**** DATA RECORDS

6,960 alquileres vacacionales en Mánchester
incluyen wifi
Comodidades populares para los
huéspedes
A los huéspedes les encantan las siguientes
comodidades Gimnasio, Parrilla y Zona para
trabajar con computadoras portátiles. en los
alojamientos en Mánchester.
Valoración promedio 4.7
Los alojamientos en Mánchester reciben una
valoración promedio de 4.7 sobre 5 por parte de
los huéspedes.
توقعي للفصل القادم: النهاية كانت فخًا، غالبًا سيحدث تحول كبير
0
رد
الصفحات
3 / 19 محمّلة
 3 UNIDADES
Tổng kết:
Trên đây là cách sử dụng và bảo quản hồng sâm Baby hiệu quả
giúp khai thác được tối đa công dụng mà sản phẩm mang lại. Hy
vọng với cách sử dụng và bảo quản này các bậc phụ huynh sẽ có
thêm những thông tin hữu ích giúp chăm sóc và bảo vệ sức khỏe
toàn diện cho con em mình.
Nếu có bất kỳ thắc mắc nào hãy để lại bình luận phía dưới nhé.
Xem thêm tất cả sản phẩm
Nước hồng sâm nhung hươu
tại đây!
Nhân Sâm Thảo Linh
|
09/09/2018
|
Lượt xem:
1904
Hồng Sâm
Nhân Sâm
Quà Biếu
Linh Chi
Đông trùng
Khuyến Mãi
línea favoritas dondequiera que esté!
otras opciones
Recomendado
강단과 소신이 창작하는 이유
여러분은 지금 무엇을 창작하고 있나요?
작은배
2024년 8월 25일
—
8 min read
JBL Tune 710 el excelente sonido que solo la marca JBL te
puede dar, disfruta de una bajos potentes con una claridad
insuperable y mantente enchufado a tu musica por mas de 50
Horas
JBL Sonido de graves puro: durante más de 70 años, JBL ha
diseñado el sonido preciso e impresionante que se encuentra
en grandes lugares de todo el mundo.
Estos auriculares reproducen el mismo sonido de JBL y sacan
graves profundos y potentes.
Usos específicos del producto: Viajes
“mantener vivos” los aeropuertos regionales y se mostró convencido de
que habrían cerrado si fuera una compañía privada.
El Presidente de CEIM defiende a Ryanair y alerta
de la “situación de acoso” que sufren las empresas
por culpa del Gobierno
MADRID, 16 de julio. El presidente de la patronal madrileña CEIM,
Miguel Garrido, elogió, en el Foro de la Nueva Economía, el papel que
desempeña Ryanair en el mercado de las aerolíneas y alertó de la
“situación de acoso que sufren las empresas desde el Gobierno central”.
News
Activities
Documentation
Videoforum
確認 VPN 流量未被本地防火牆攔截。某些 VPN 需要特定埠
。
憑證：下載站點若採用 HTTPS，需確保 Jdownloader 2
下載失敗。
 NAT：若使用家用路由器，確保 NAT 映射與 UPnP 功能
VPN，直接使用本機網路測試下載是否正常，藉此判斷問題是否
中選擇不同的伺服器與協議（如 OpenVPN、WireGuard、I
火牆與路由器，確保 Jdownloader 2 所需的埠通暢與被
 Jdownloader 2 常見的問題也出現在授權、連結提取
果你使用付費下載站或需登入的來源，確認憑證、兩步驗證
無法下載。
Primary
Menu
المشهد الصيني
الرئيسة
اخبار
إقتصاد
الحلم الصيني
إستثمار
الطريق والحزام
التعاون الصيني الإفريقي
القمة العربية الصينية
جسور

********

• **TASK**:
Scan the records above, then copy out each line that mentions "empresas".

• **SOLUTION TO THE PROBLEM**:
de la “situación de acoso” que sufren las empresas
“situación de acoso que sufren las empresas desde el Gobierno central”.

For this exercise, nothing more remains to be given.